Agora, leiamos um trecho de Helena, de Machado de Assis, o maior escritor que o Brasil já teve:

“O conselheiro Vale morreu às 7 horas da noite de 25 de abril de 1850. Morreu de apoplexia fulminante, pouco depois de cochilar a sesta, — segundo costumava dizer, — e quando se preparava a ir jogar a usual partida de voltarete em casa de um desembargador, seu amigo. O doutor Camargo, chamado à pressa, nem chegou a tempo de empregar os recursos da ciência; o padre Melchior não pôde dar-lhe as consolações da religião: a morte fora instantânea.”

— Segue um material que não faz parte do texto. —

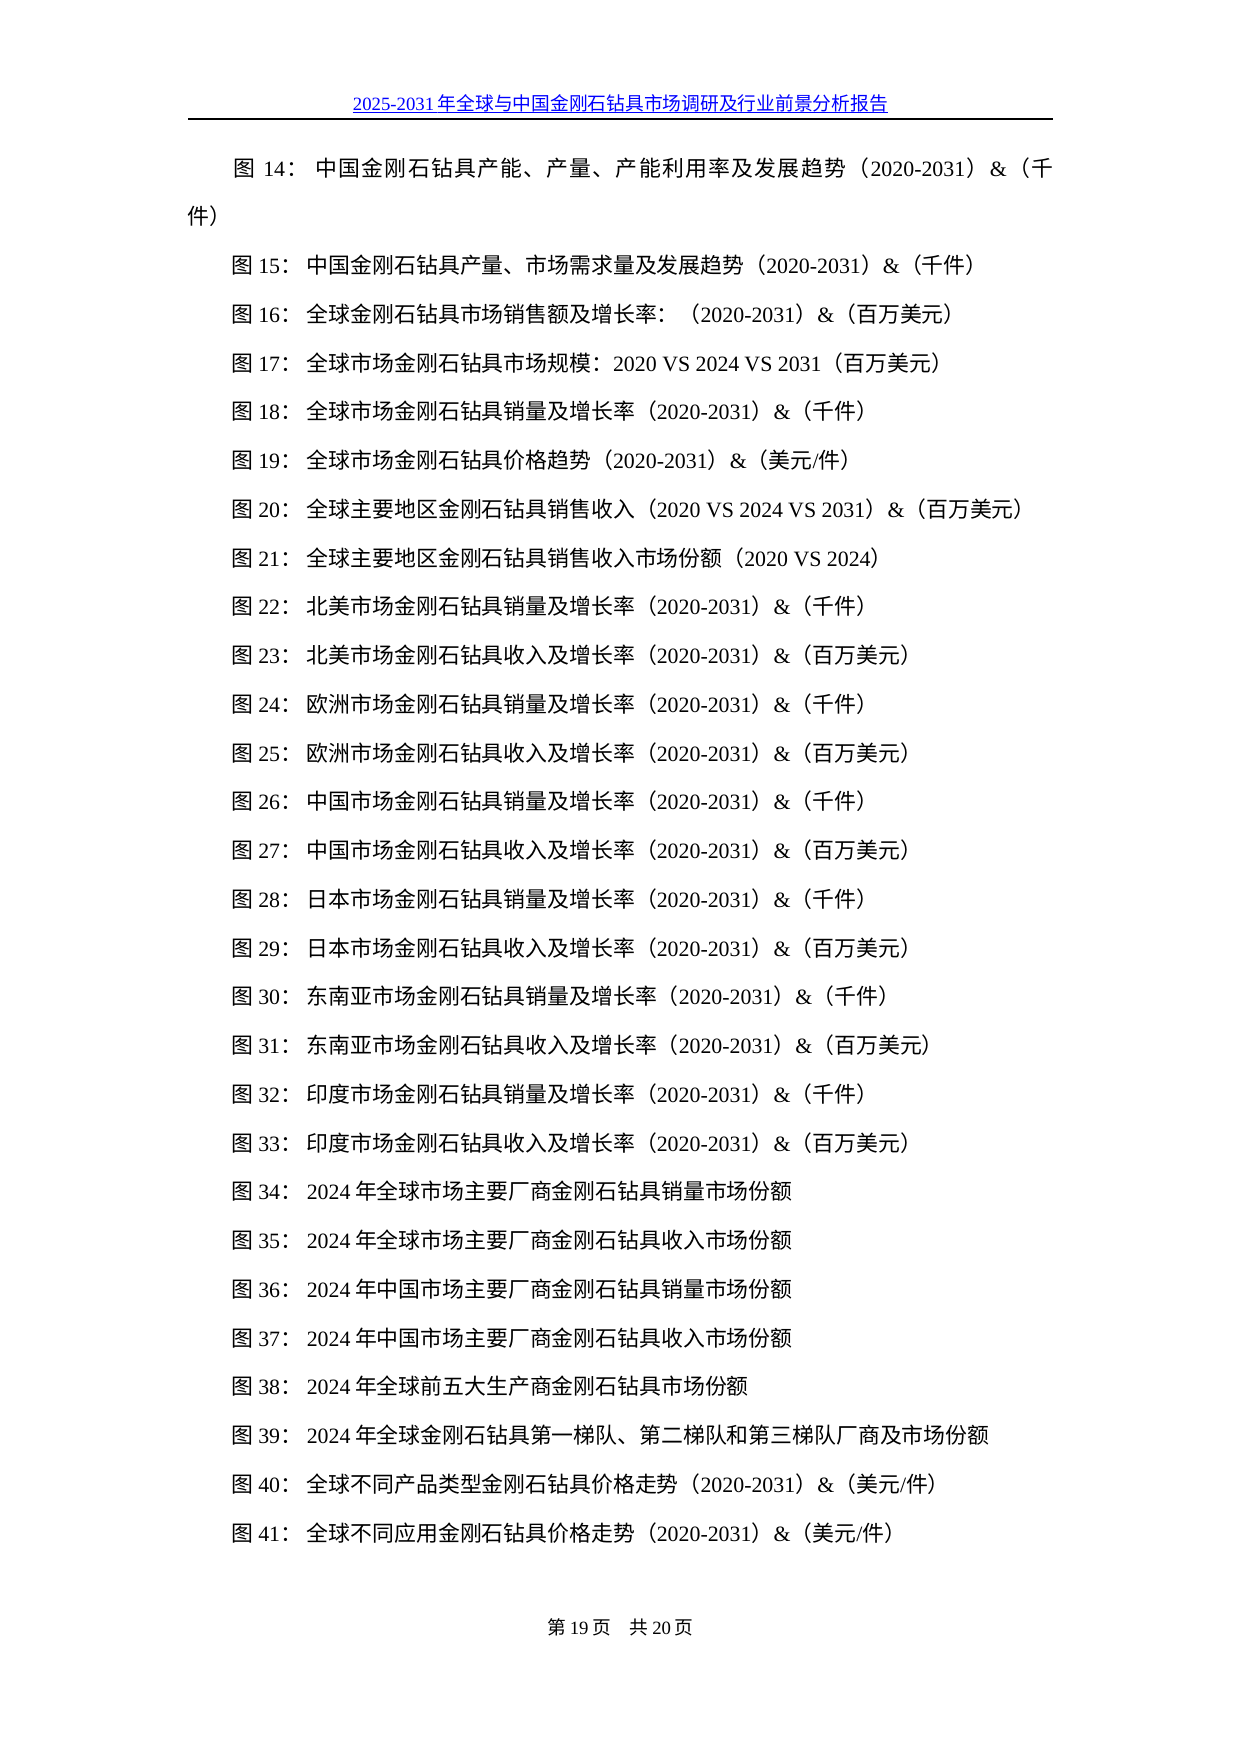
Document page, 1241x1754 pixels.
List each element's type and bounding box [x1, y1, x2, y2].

text [187, 150, 1053, 1548]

Nos dois trechos é possível encontrar o humor com que é tratada a questão da morte. Ao lermos: “…tirando o fato de estarem mortos, pareciam gozar de perfeita saúde”, e ao lermos: “…nem chegou a tempo de empregar os recursos da ciência”, vemos o modo finamente humorado e afiadamente irônico de dois literatos de descrever a morte. Fica claro que ela é inevitável, quer se morra de apoplexia (derrame cerebral), como o conselheiro Vale, quer se morra vítima da maldição da morte, como a família Riddle. Ainda que se possa apontar a causa da morte inesperada de alguém, como a do conselheiro Vale, não é possível, paradoxalmente, mesmo com os recursos da ciência (ou, no caso de Harry, com os recursos da magia) explicar nem evitar a morte. Os médicos, de modo pedantesco, usam a expressão falência múltipla dos órgãos (mesmo quando se morre de morte natural), e os delegados de polícia usam a expressão ir a óbito, e no entanto são incapazes de dizer por que morremos e por que o coração bate e o cérebro funciona, ou seja: por que vivemos.

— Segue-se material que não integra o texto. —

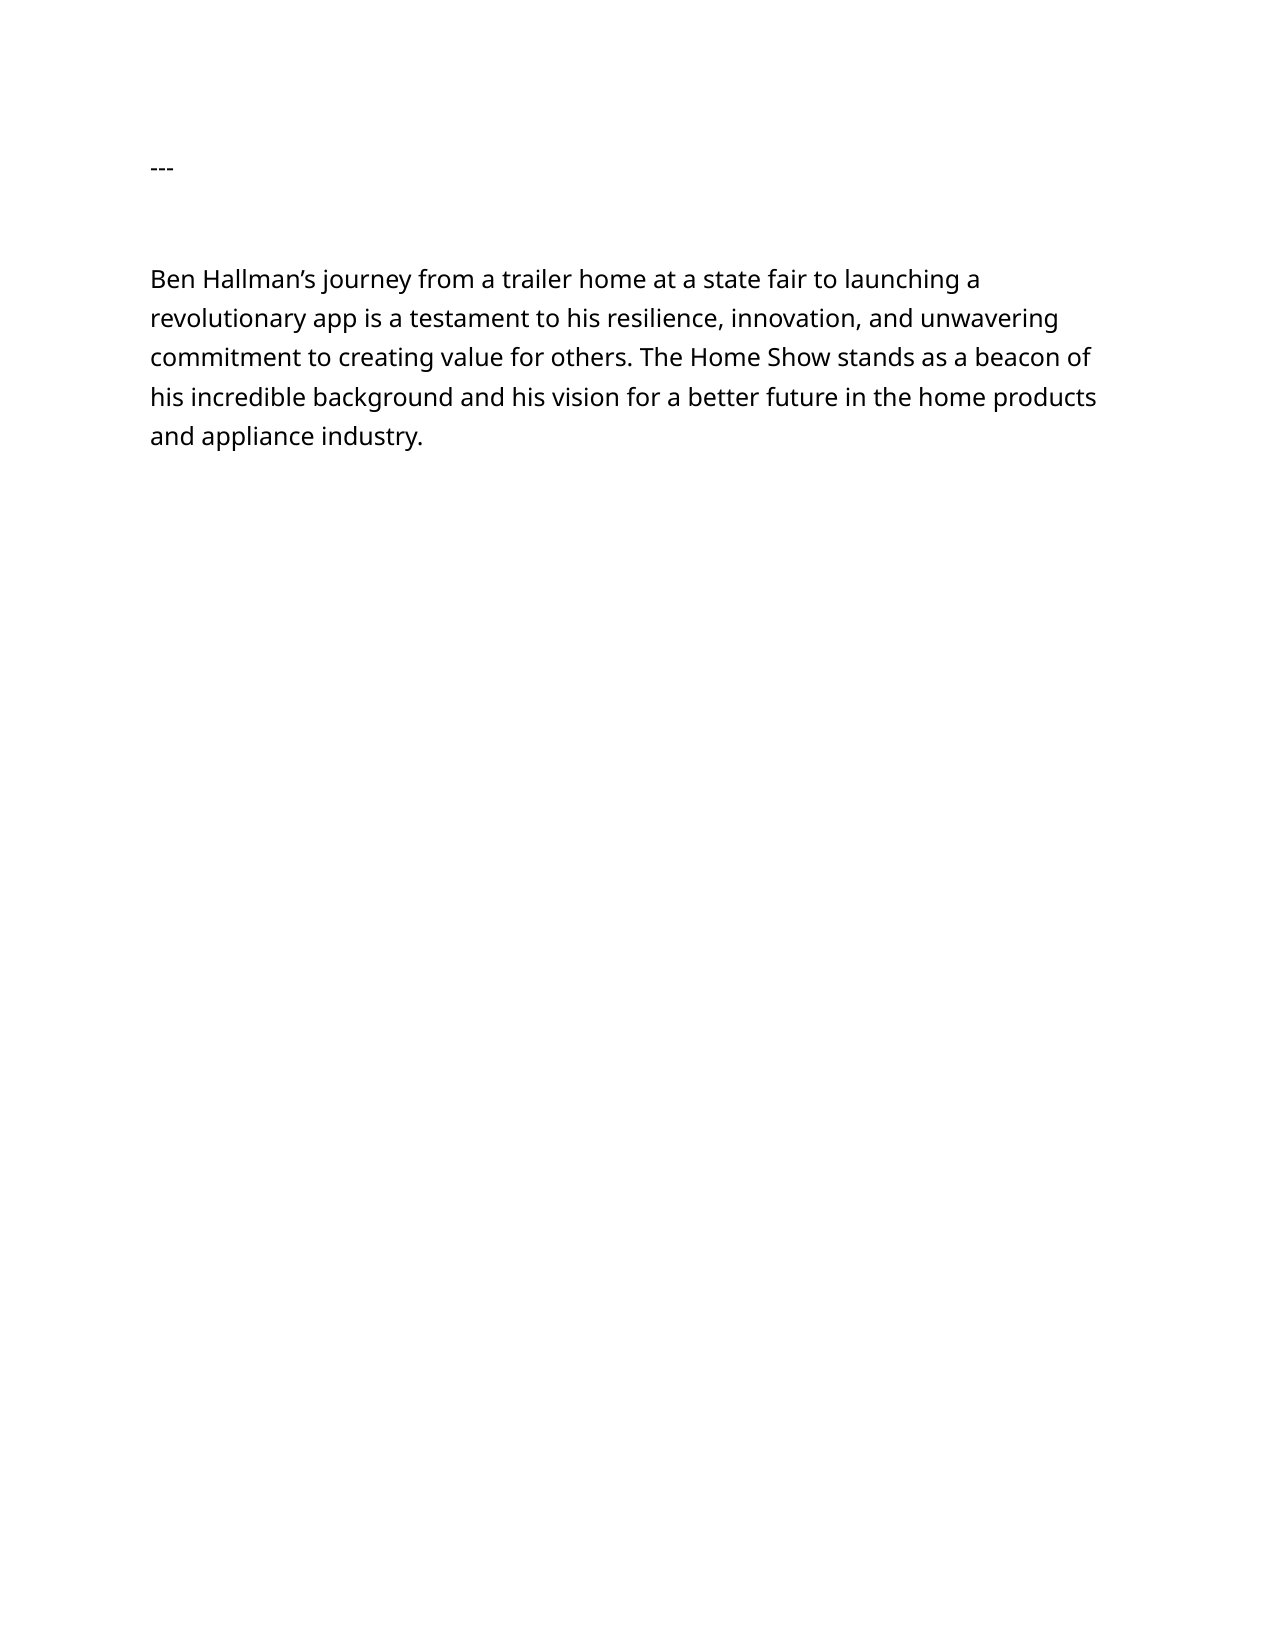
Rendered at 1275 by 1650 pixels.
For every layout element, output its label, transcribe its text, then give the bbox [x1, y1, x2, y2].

text --- [150, 150, 1125, 184]
text Ben Hallman’s journey from a trailer home at a state fair to launching a revolutionary app is a testament to his resilience, innovation, and unwavering commitment to creating value for others. The Home Show stands as a beacon of his incredible background and his vision for a better future in the home products and appliance industry. [150, 262, 1125, 452]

Poderíamos apontar outras semelhanças de conteúdo e estilo, e também de estrutura, como os recursos folhetinescos que J.K. Rowling e Machado de Assis empregaram, ou as semelhanças iniciais que existem entre D. Úrsula, personagem de Helena, e tia Petúnia. A expressão recursos folhetinescos é um tanto pedantesca — e imprecisa. Referimo-nos, com ela, à capacidade de alimentar dúvidas e suspeitas e surpreender com o desfecho — capacidade essa que a autora tem de sobra. Tenhamos em mente que folhetim, ao contrário do que pensam certos jornalistas brasileiros, não é o mesmo que novela ou telenovela: folhetim (coisa comum no século XIX, em que viveu Machado de Assis) é o fragmento, provavelmente em forma de capítulo, de novela, de romance, publicado numa seção de jornal (impresso). Aí está: em forma de capítulo. Em cada capítulo de um livro de Harry Potter uma nova informação, e uma nova teoria, uma nova suspeita.

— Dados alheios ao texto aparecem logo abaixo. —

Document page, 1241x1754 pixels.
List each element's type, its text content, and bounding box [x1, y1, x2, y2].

O legado da autora, nem é preciso dizer, reside na leitura, a qual é agradável em virtude do estilo, já comparado e reconhecidamente bom. E esta foi sua maior magia: fazer uma geração gostar de ler. E como poderia ser diferente? Com uma história repleta de mistérios, intrigas, alusões ao preconceito racial e social (trouxas e bruxos, Dursleys e Malfoys) e artimanhas políticas do Ministério da Magia somados aos seres fantásticos, lugares incríveis e personagens verossimilhantes, seria de surpreender se ela não fosse reconhecida.

O que faz de Rowling uma mulher admirável não é o dinheiro, nem a fama, que estas são coisas frívolas, ainda que sejam consequência do trabalho duro (e, naturalmente, de razões externas à literatura). O que faz da autora um ídolo é o seu poder criador, a sua imaginação, que em nada perde para a de outros escritores. Com a varinha mágica da escrita, provou que é possível sonhar em meio às dificuldades, e mostrou que a imaginação é imprescindível. É com a imaginação que se criam novos aparelhos eletrônicos, e é com ela que o mundo pode mudar: sem essa tal não há progresso, nem mudanças.

Que outras histórias poderá J.K. Rowling nos contar? Com tinta e papel, ela responderá à pergunta: saberá dar forma ao conteúdo de suas histórias: não lhe faltam engenho e arte.

Entre um Harry Potter e outro, Márcio Oliveira não dispensa um bom autor brasileiro.